_Arbeitsaufträge_
a) Geben Sie den Textabschnitt über die Atemsitzung wortgetreu wieder, und zwar zwischen "Die Erfahrenden verlassen" und "Ende finden können.", beide einschließlich.
b) Führen Sie alle Nebensätze aus dem Textabschnitt über die Atemsitzung auf, die mit dem Wort „wenn“ beginnen.
c) Beantworten Sie anhand des Textabschnitts über die Atemsitzung die folgenden Fragen:
(i) Wie lange dauert eine Atemsitzung in der Regel?
(ii) Mithilfe welcher Methode verarbeitet der Erfahrende am Ende seine Erfahrungen?
(iii) Was soll sein organisches Ende finden können?

_Textabschnitt_
--- --- ---
Eine Atemsitzung dauert in der Regel drei bis vier Stunden. Am Ende, wenn der Erfahrende zurückkommt und sich in Ordnung fühlt, verarbeitet er seine Erfahrungen noch mithilfe des „intuitiven Malens“, das einerseits die inneren Bilder widerspiegelt, aber auch auf einer symbolischen Ebene zu einer weiteren Integration des Erlebten beiträgt.
Die Erfahrenden verlassen dann einzeln den Raum, wenn für sie der Prozess wirklich abgeschlossen ist. Das heißt in der Konsequenz, dass es keine festgelegten Zeiten gibt, wann eine Atemsitzung fertig ist. Der Erfahrende kann sogar Schaden davontragen, wenn er durch den Gruppenleiter zu früh aus dem Prozess herausgeholt wird. Denn, was begonnen wurde, soll auch sein organisches Ende finden können.
--- --- ---
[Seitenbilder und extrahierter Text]
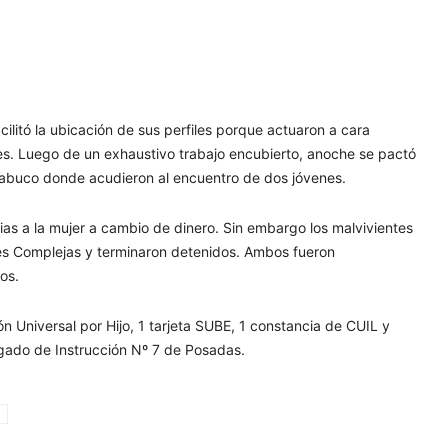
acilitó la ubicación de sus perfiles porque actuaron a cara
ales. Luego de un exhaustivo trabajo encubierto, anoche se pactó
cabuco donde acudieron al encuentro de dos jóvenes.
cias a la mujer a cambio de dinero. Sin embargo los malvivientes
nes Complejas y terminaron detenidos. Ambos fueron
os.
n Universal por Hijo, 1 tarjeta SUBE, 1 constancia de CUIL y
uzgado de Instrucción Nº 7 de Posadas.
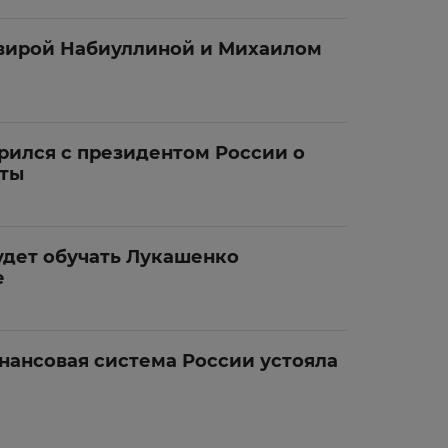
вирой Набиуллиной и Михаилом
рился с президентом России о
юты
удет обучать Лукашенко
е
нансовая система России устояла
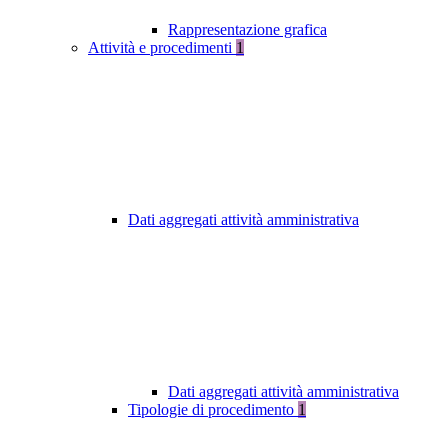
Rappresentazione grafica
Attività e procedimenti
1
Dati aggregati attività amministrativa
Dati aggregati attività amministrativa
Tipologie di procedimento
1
--- --- ---
_Ergebnisse_
a)
Die Erfahrenden verlassen dann einzeln den Raum, wenn für sie der Prozess wirklich abgeschlossen ist. Das heißt in der Konsequenz, dass es keine festgelegten Zeiten gibt, wann eine Atemsitzung fertig ist. Der Erfahrende kann sogar Schaden davontragen, wenn er durch den Gruppenleiter zu früh aus dem Prozess herausgeholt wird. Denn, was begonnen wurde, soll auch sein organisches Ende finden können.

b)
- wenn der Erfahrende zurückkommt und sich in Ordnung fühlt
- wenn für sie der Prozess wirklich abgeschlossen ist
- wenn er durch den Gruppenleiter zu früh aus dem Prozess herausgeholt wird

c)
(i) Drei bis vier Stunden.
(ii) Mithilfe des „intuitiven Malens“.
(iii) Das, was begonnen wurde.